■ **Ordem de trabalho A**
Indique quantas linhas da listagem contêm a palavra "rezervace", levando em conta maiúsculas e minúsculas. Responda só com o número.

■ **Trecho citado**
* * * * *

Os salmos, portanto, nasceram para ser cantados. Isso não quer dizer que não se possa rezá-los, e sim que a melhor forma de rezá-los é cantando-os. Trata-se da mais rica coleção de orações que a humanidade co­nhece. Apesar de serem muito antigos, os salmos são eternamente jovens, capazes de falar à alma dos homens e mulheres de todos os tempos e lugares. Por isso é que podemos considerá-los como espe­lhos nos quais nos vemos, nos movemos e existimos. Falam tão bem de nossa vida, das alegrias e esperanças, das dores e dos conflitos, que parecem ter sido escritos em nossos dias e para o hoje da nossa caminhada.

Os salmos nasceram em ambiente judaico e são frutos da es­piritualidade judaica. Sua língua original é o hebraico. Mas logo se tornaram patrimônio de todos os que acreditam na vida e na jus­tiça, independentemente da raça a que pertencem. Daí estarem hoje traduzidos em quase todas as línguas que a humanidade co­nhece.

* * * * *

■ **Ordem de trabalho B**
Copie, por favor, do texto sobre os salmos o trecho que se inicia com as palavras "Os salmos, portanto, nasceram" e termina com "da nossa caminhada.".

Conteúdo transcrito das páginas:
* * * * *

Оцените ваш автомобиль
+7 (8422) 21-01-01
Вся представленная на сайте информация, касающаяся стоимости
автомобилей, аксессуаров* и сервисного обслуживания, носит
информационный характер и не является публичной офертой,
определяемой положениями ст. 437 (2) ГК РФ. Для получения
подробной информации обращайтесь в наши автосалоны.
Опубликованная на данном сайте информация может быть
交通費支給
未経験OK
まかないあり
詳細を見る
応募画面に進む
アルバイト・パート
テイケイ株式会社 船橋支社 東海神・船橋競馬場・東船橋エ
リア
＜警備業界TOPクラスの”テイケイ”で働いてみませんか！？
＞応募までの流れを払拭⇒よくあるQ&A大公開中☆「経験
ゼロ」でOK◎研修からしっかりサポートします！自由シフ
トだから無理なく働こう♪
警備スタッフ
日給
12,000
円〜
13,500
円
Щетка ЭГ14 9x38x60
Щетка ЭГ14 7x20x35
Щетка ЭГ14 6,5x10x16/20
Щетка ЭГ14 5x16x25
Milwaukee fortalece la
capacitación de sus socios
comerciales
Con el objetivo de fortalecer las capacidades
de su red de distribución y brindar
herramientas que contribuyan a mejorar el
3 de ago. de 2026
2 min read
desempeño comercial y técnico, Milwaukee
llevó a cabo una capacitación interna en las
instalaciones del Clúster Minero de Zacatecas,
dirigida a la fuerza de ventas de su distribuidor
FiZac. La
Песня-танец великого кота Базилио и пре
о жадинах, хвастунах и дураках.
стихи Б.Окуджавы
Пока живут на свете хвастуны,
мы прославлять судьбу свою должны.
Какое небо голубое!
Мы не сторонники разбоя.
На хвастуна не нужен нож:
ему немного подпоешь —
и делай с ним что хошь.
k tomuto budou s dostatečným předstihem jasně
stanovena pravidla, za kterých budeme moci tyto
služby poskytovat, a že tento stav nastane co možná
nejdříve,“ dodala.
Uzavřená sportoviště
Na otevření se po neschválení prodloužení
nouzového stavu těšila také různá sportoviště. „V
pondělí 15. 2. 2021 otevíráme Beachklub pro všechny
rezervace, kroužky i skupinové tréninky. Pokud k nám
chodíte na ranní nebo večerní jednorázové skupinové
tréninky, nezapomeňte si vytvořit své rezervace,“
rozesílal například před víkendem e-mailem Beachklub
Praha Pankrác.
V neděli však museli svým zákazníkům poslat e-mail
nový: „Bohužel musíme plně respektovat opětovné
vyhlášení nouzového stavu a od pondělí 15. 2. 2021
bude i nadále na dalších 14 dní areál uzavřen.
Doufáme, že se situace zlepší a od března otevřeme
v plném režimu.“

* * * * *

■ **Área de resposta A**
2

■ **Área de resposta B**
Os salmos, portanto, nasceram para ser cantados. Isso não quer dizer que não se possa rezá-los, e sim que a melhor forma de rezá-los é cantando-os. Trata-se da mais rica coleção de orações que a humanidade co­nhece. Apesar de serem muito antigos, os salmos são eternamente jovens, capazes de falar à alma dos homens e mulheres de todos os tempos e lugares. Por isso é que podemos considerá-los como espe­lhos nos quais nos vemos, nos movemos e existimos. Falam tão bem de nossa vida, das alegrias e esperanças, das dores e dos conflitos, que parecem ter sido escritos em nossos dias e para o hoje da nossa caminhada.